__WHAT YOU WILL DO__: Calculate how many lines in the following records hold the word "this", and report that number without comment.

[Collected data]
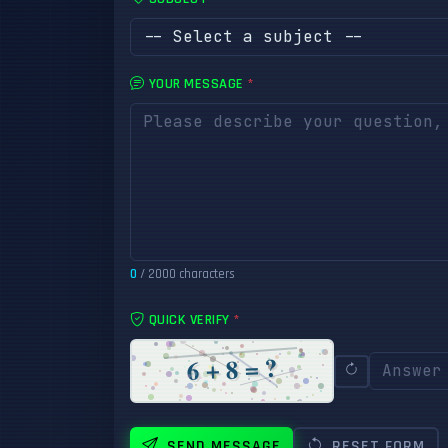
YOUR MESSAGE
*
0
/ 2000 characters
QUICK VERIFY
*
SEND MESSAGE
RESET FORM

* * *

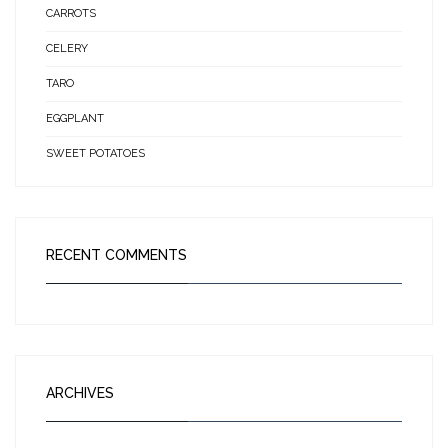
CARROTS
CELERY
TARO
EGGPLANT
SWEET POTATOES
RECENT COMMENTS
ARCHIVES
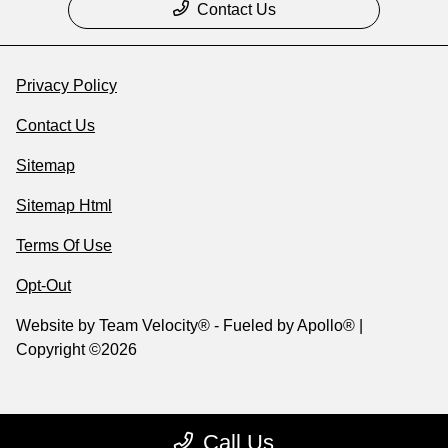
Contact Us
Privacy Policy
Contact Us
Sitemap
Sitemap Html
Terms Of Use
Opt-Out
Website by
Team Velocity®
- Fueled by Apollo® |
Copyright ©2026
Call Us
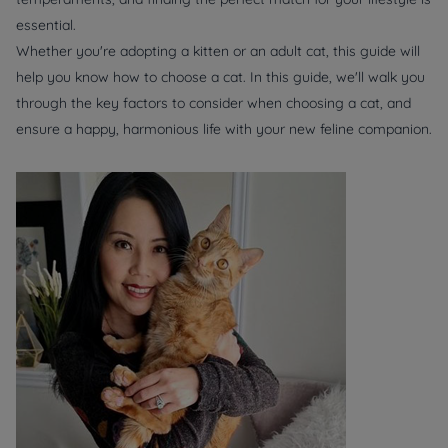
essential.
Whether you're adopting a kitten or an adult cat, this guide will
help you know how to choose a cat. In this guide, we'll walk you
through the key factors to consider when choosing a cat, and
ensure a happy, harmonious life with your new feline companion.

__ANSWER SPACE__: 2